Les nouvelles herbes repoussent déjà sur la terre martyrisée par les godillots des soldats. Les cailloux sur des casques lourds n’ont pu de leurs tintamarre sonner l’hallali. Et, à nouveau, l’obscurité s’etend au-dessus de nos chaumières, dans un calme épais, déchiré de temps en temps par les cris nocturne d’une gueuse à même de rendre l’âme à Dieu.

De sa tour d’ivoire le tyran ricane, fier d’avoir conjuré une nouvelle fois le destin implacable et irrésistible des fils des âges farouches de notre république.

Ses affidés, gauches et veules, s’érigent une fois encore au-dessus de leurs empires en papier, nargant de leurs bourses et de leurs cimeterres un peuple grugé dans son expression légitime

Mais, dans le silence apparant, le peuple s’éveille. Chaque jour, une âme de plus prend conscience du sens patriotique de la lutte pour l’alternance et le changement.

Les excès de tables, les désirs de la chair ou encore l’insolence des bâtisses et carrosses rutilants ne sauront pour longtemps aiguiser l’appétit des plus faibles.
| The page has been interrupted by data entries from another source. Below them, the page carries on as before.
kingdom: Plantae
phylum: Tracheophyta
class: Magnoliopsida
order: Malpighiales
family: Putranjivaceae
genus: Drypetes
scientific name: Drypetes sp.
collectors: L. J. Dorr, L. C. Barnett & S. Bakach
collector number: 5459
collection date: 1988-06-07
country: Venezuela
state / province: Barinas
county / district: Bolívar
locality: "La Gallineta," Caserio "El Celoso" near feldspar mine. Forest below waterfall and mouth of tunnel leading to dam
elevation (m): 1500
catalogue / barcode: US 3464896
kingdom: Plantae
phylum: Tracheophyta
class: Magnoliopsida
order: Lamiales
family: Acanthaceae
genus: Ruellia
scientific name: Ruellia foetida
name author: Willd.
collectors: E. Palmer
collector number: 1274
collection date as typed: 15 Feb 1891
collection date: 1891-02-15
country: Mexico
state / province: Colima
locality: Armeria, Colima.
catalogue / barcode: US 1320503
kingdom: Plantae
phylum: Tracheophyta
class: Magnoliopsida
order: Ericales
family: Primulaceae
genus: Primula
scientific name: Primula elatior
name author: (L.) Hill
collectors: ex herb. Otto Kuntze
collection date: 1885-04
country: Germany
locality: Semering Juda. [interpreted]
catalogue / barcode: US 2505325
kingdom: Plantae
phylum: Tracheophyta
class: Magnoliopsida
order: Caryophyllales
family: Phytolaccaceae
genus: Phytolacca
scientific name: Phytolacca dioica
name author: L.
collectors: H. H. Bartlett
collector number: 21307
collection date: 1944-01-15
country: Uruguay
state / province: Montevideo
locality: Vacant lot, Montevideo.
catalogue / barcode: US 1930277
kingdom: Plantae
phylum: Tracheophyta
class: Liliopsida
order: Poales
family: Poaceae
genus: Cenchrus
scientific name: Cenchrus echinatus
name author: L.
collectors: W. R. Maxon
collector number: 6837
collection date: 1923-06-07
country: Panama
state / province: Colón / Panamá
Encore moins, la violence d’État dompter le courage implacable d’un peuple qui n’a plus rien à perdre!

Chaque jour, quelque chose change.
Et pour le mieux!

Car les lois de la nature sont implacables et indiscutables! Elles relèvent d’un déterminisme à l’épreuve des âges!

Que les tenants de l’Ordre actuel, du haut de leurs chateaux de cartes sachent qu’ils demeurent partie intégrante de l’ordre naturel. Tôt ou tard ils se heurteront à la force des choses, d’une manière ou d’une autre, et quand ils s’y attendront le moins!

Et c’est là que les dires de l’Ecclésiaste selon lesquels, « La fin d’une chose vaut mieux que son commencement… » prendront tout leur sens!